America’s transit systems, like many other public institutions, are caught in a squeeze between rising infrastructure and maintenance costs and declining availability of funds to meet those needs.
How deep is the problem? Seventy-one percent of public transportation agencies saw flat or decreased local funding over the past year and 83 percent saw flat or decreased state funding. As a result, the American Public Transportation Association says that nearly eight in 10 agencies have had to cut service or raise fares or are considering either of those actions.
Larger transit agencies were particularly likely to take such steps — seven of 10 cut service in the past year and half of them raised fares. Three-quarters of those large systems reduced their employment rolls — almost half the time through layoffs.
Given the long-term decline in gas tax revenues, Congress is severely challenged to simply maintain current federal funding levels for transportation, including mass transit. Now, as lawmakers take up a massive reauthorization of federal transportation programs, a key priority must be helping transit systems find the tools to control their costs, maintain service levels and keep transit workers employed across the country.
One key innovation is to encourage transit systems to consider having a portion of services provided by private companies via competitive contracting. By providing more service at a lower cost, competitive contracting will help preserve transit service, avoid transit worker layoffs and maximize the value of federal investment in public transportation.
At a time when transportation funding faces severe constraints, federal policy must shift to encourage public agencies to consider how they can use innovative partnerships that meet vital public interests by saving money on operations, maintaining high levels of transit needed to get hard-working Americans to their jobs and preserving transit industry jobs.
Our proposal would incentivize competitive contracting by making agencies that meet a target for competitive contracting — competitively contracting 20 percent of their fixed route bus service — eligible for a higher federal share for their bus capital expenses. Currently, the federal share for bus capital expenses is 80 percent. If a transit agency competitively contracts at least 20 percent of its fixed route bus service, it would be eligible for an increased federal share of 90 percent.
Federal transit law has always included provisions allowing private sector participation. There is a long history of transit agencies using competitive contracting to reduce operating costs, with those savings reinvested in service and infrastructure. This year’s surface transportation reauthorization bill provides a landmark opportunity to go to the next level and actively encourage competitive contracting as one part of the solution to American transit’s financial challenges.

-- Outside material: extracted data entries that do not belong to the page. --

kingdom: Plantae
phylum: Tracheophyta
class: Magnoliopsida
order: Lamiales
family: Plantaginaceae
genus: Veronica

There is no question that competitive contracting saves money for taxpayers while maintaining service and employment levels. Based on National Transit Database reporting, the cost savings from privately contracted service are substantial. Operating cost per revenue mile nationwide is $6.25 for purchased fixed route transportation service versus $9.79 for directly operated service — a 36 percent cost savings. Those savings are most pronounced within large transit systems, where the cost differential is $6.67 versus $11.19 per revenue mile, a cost savings of more than 40 percent.